EXERCISE DETAILS:
Each line of the material below is to be written out exactly. Leave out any picture.

SUPPLIED INFORMATION:

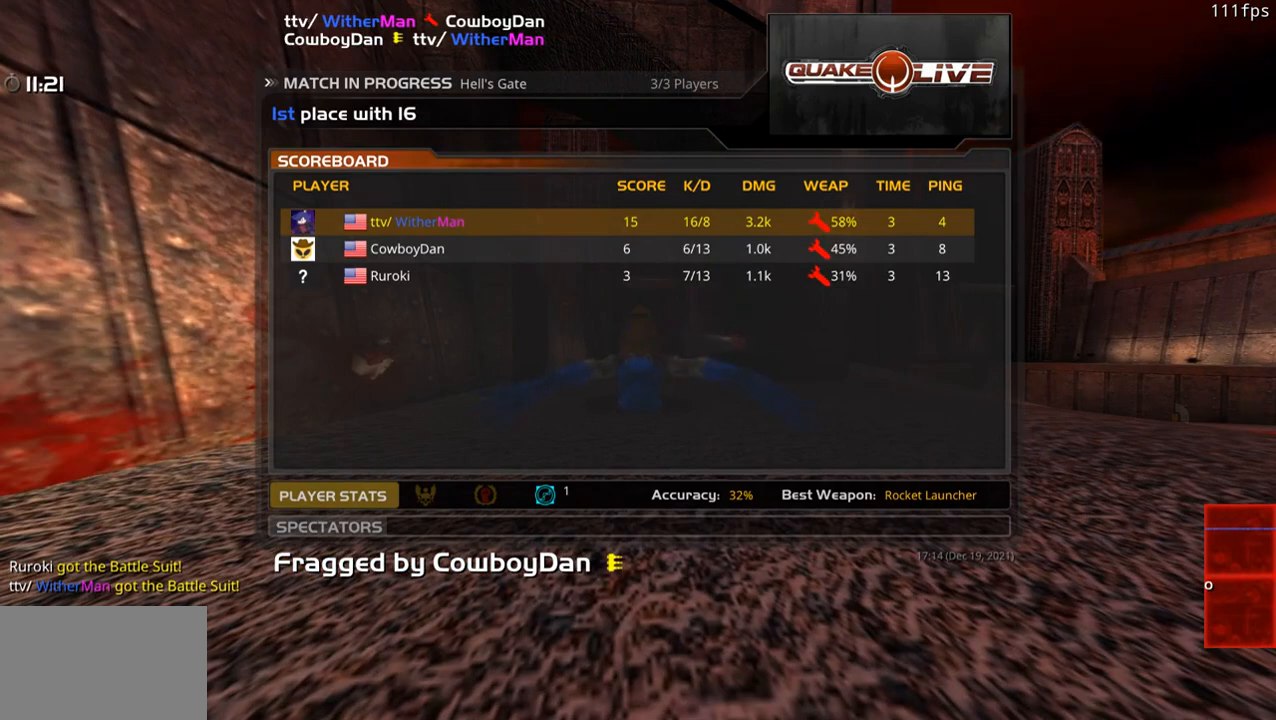
{"keys": ["w"], "mouse": [], "events": [[67, "mouse_left", "up"], [117, "mouse_left", "down"], [250, "mouse_left", "up"], [300, "mouse_left", "down"], [450, "mouse_left", "up"]]}
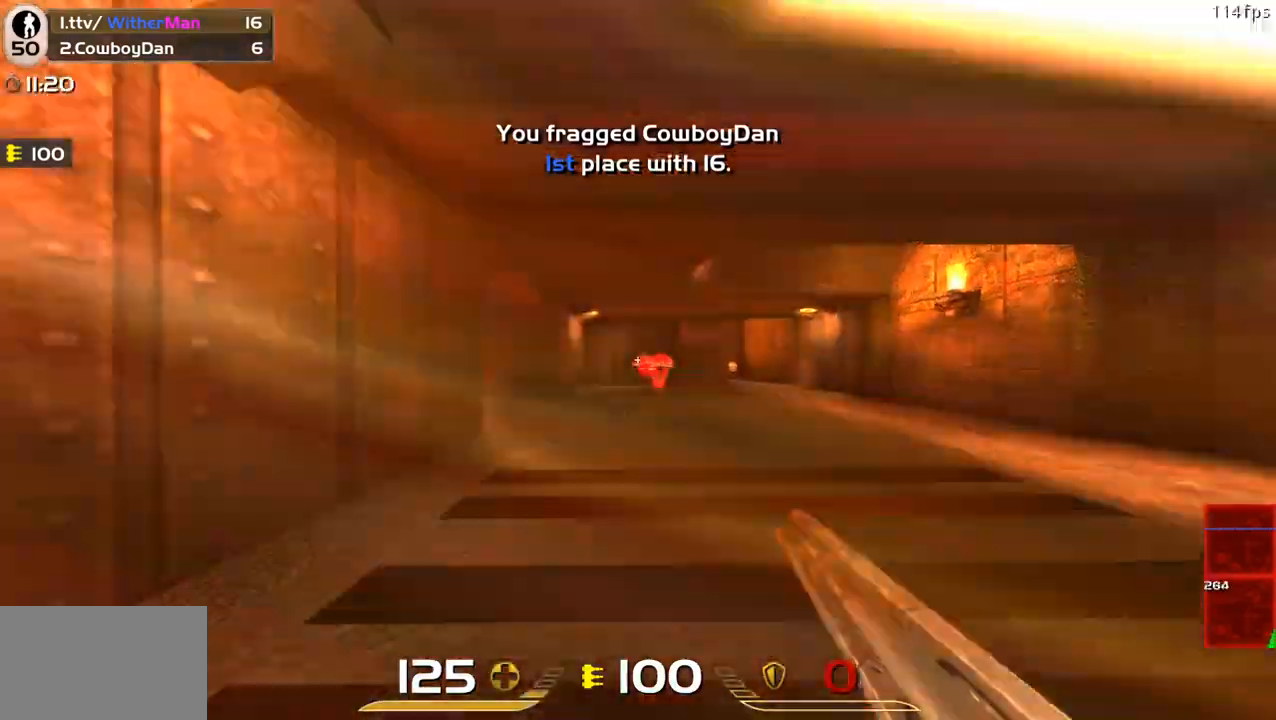
{"keys": ["a", "w"], "mouse": [], "events": [[500, "a", "down"]]}
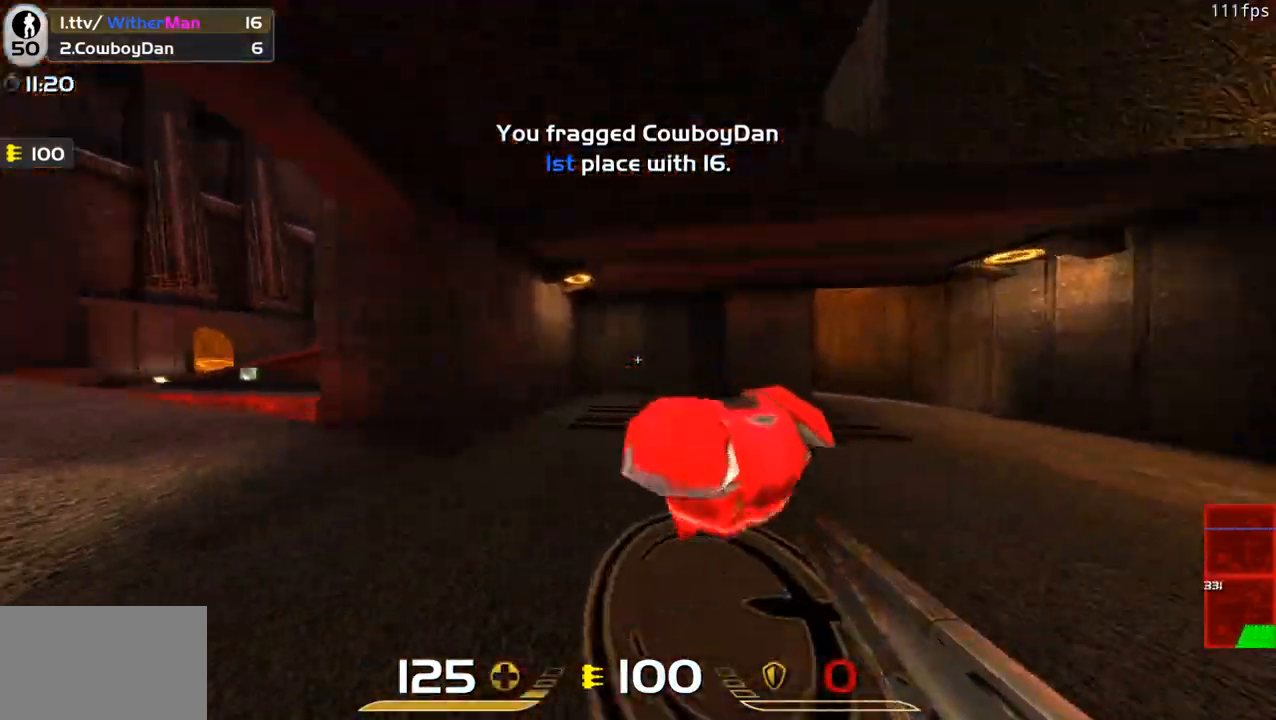
{"keys": ["a", "w"], "mouse": ["left"], "events": [[233, "space", "down"], [433, "mouse_left", "down"], [433, "space", "up"]]}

YOUR RESPONSE:
{"keys": ["w"], "mouse": [], "events": [[67, "mouse_left", "up"], [117, "mouse_left", "down"], [250, "mouse_left", "up"], [300, "mouse_left", "down"], [450, "mouse_left", "up"]]}
{"keys": ["a", "w"], "mouse": [], "events": [[500, "a", "down"]]}
{"keys": ["a", "w"], "mouse": ["left"], "events": [[233, "space", "down"], [433, "mouse_left", "down"], [433, "space", "up"]]}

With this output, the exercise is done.